Miamian without a vice
Ron Harper's massive hands can do wondrous things with a basketball. So he keeps them out of harm's way, avoiding things like manual labor. His mother, Gloretha, who works on the assembly line at a General Motors truck and bus plant outside Dayton, was a good shooting guard in her high school days. She jokes that if she could trade places with her son, his first day at the plant undoubtedly would be his last. "He won't even mow the lawn," she says. "Ronald has always said, 'These hands weren't made for yard work. They were made to play basketball.' "

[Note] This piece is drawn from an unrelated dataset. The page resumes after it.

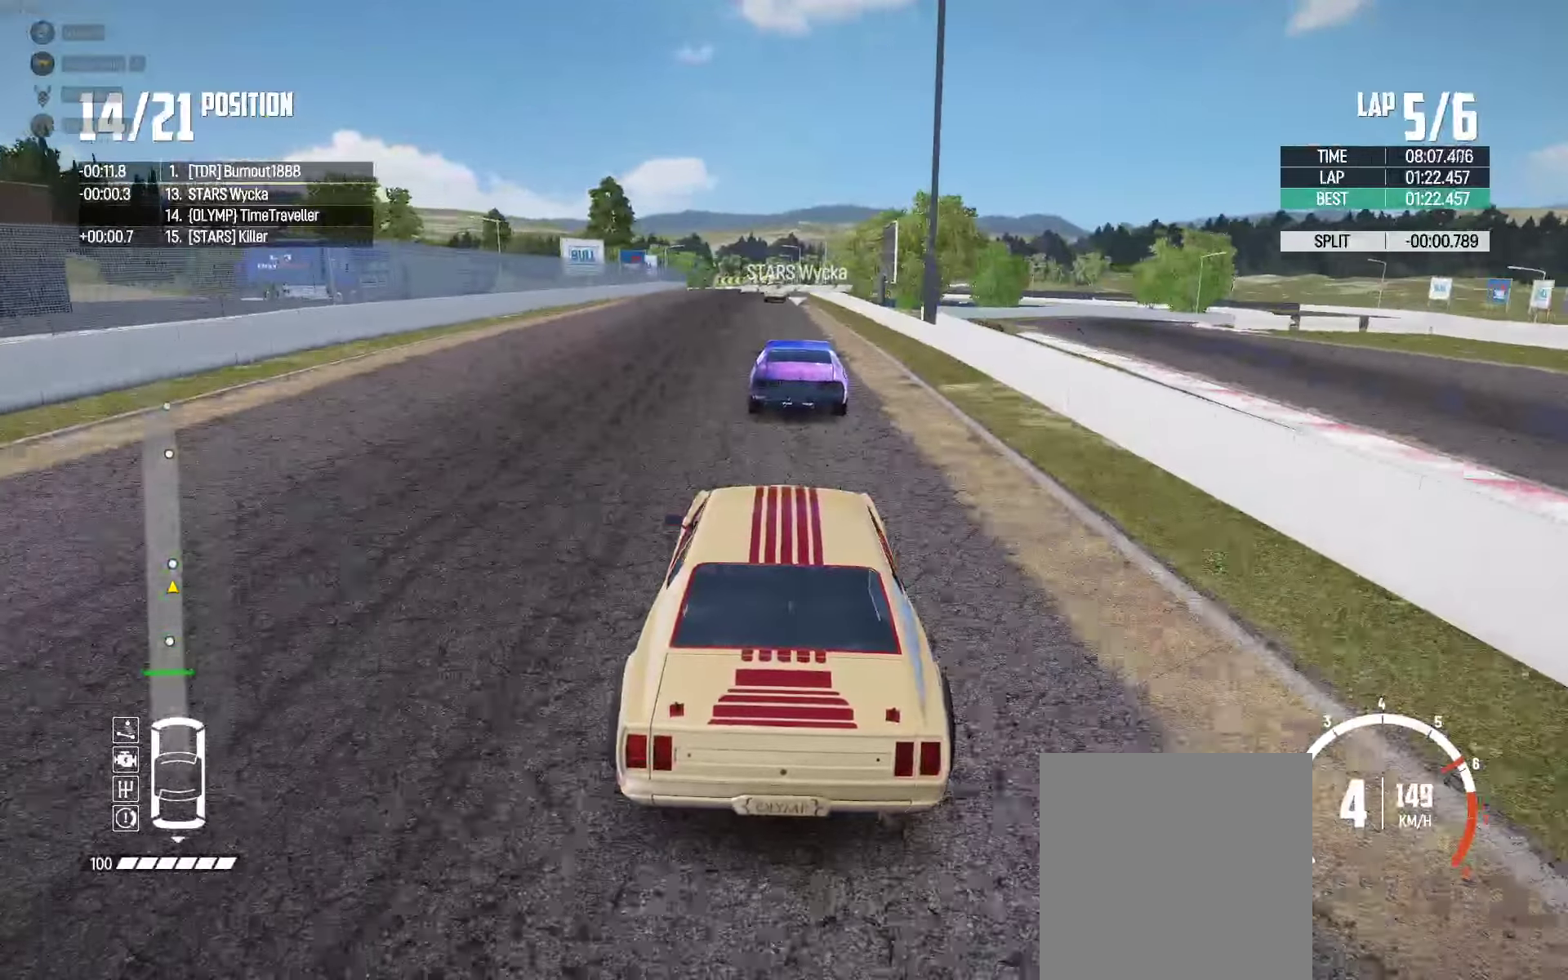
{"dt_ms": 500, "buttons": ["R2"], "left_stick": "center", "right_stick": "center", "events": [[300, "left_stick", "left"], [384, "left_stick", "center"]]}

Judging from Harper's handiwork at Miami of Ohio, it's hard to disagree. Harper, a 6'6½" senior swingman for the 21-5 Redskins, is not only the best player in Miami history, he may also be the best ever in the Mid-American Conference. He's already the MAC's alltime leading scorer, with 2,251 points, and also its leading rebounder, with 1,048, making him the first male player in conference history to score 2,000 points and grab 1,000 rebounds in a career. (Caroline Mast reached that double for Ohio U. on Jan. 4.) "He does things so eloquently," says Northern Illinois coach John McDougal. "He's so relaxed and graceful that he shows no signs of effort. Put him anyplace on the court and he can hurt you. He hasn't let one phase of his game get ahead of another."
Harper is leading the MAC this season in scoring (24.3 points a game), rebounding (11.2), steals (3.2) and blocked shots (2.4), and he also takes a hands-on approach to defense. Before the season began, he inscribed the word DEFENSE on his left sneaker and DUNK on his right one because, he says, "those are the things I do best." With those prodigious pincers at the ends of 39-inch arms. Harper can strip his man with the ease of a professional pickpocket, then take off for a breakaway dunk. "When you pick a guy, you make him look bad," Harper says. "And when I'm on my way to the hoop, my eyes get real big."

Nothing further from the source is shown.